Guha, J.N. Mohanty, Sibajiban Bhattacharya, and others. In the 1980s, Prof. M.P.
Rege, who has been hailed as the Frege of India, and Prof. Dayakrishnan arranged
many workshops with the assistance of the Ford Foundation and the Indian Council of
Philosophical Research, to train Indian traditional scholars in symbolic logic and also to
teach Indian epistemological texts to scholars of the Western tradition. Very recently,
Prof. P. Ramachandrudu of Hyderabad has written a work in lucid Sanskrit titled
Pascatya Darsanetihasa, to introduce Western philosophy to traditional scholars. Last
year, Prof. Arindam Chakravarti of the University of Hawaii wrote a comparatively
small but beautiful Sanskrit work published by the Rashtriya Sanskrit Vidyapeetha,
Tirupati, giving an introduction to modern Western epistemological trends.

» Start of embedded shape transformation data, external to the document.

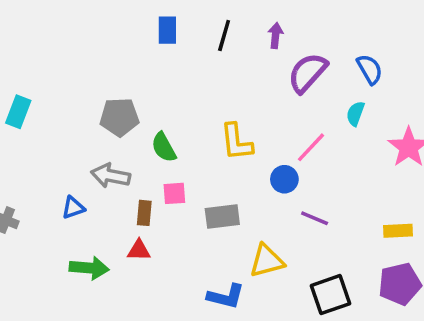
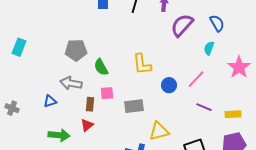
pink line: (311, 147) -> (196, 79), moved
purple line: (315, 218) -> (204, 107), moved
red triangle: (139, 250) -> (87, 125), turned -40

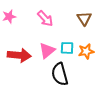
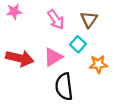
brown triangle: (84, 18) -> (89, 19), moved
cyan square: (67, 48) -> (78, 44), moved, turned 32

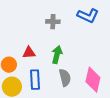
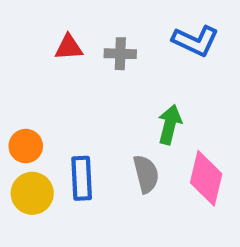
red triangle: (29, 53) -> (69, 47), moved
green arrow: (57, 55) -> (170, 125), moved

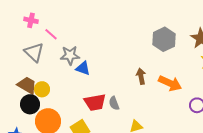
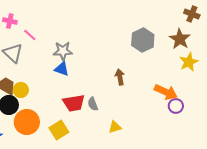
gray star: (70, 55) -> (63, 51), moved
orange arrow: (170, 83) -> (166, 92), moved

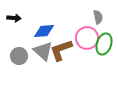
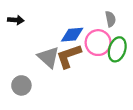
blue diamond: (44, 31) -> (72, 35), moved
gray circle: (19, 56) -> (21, 85), moved

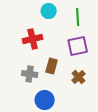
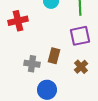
red cross: (33, 39) -> (18, 21), moved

Even with all these efforts, I must say, we are not in a happy situation. In the
conferences of international stature, our traditional scholars who though small in number are the torch-bearers of ancient Indian philosophy with their ability to interpret
very tough classical texts, do not have the facility to present their ideas with ease
using Western methods. Scholars trained in the Western tradition who can discourse
with Indian traditional scholars making use of Navya Nyaya technical terms are rarer
still. For the survival of the Indian philoophical systems, I feel some sustained efforts
need to be initiated. My suggestion is that at the Sanskrit Universities and the Sanskrit Departments at other Universities where Indian philosophical texts are taught to
students, symbolic logic and Western philosophy should be introduced through the English language. Similarly, philosophy departments in the Universities should introduce
Navya Nyaya texts, and these should be taught in Sanskrit. If proper arrangements
are made to impart some working knowledge of Sanskrit, it is not that difficult to do
this.
Some historians of Indian logic claim that Greek logicians were influenced by the
ancient Indian logicians. They also claim that the most learned Greek philosophers
such as Pythagoras, Democritus, and Plato journeyed to India and had discussions
with Indian intellectuals. All these may be mere speculations, but what should not
be missed is that this country had a glorious past in the field of philosophy. Great
philosophical texts that are masterpieces in the true sense of the term bear testimony
to this glory. I sincerely hope that seminars of this kind help us not only to understand
them correctly, but also to develop the knowledge further.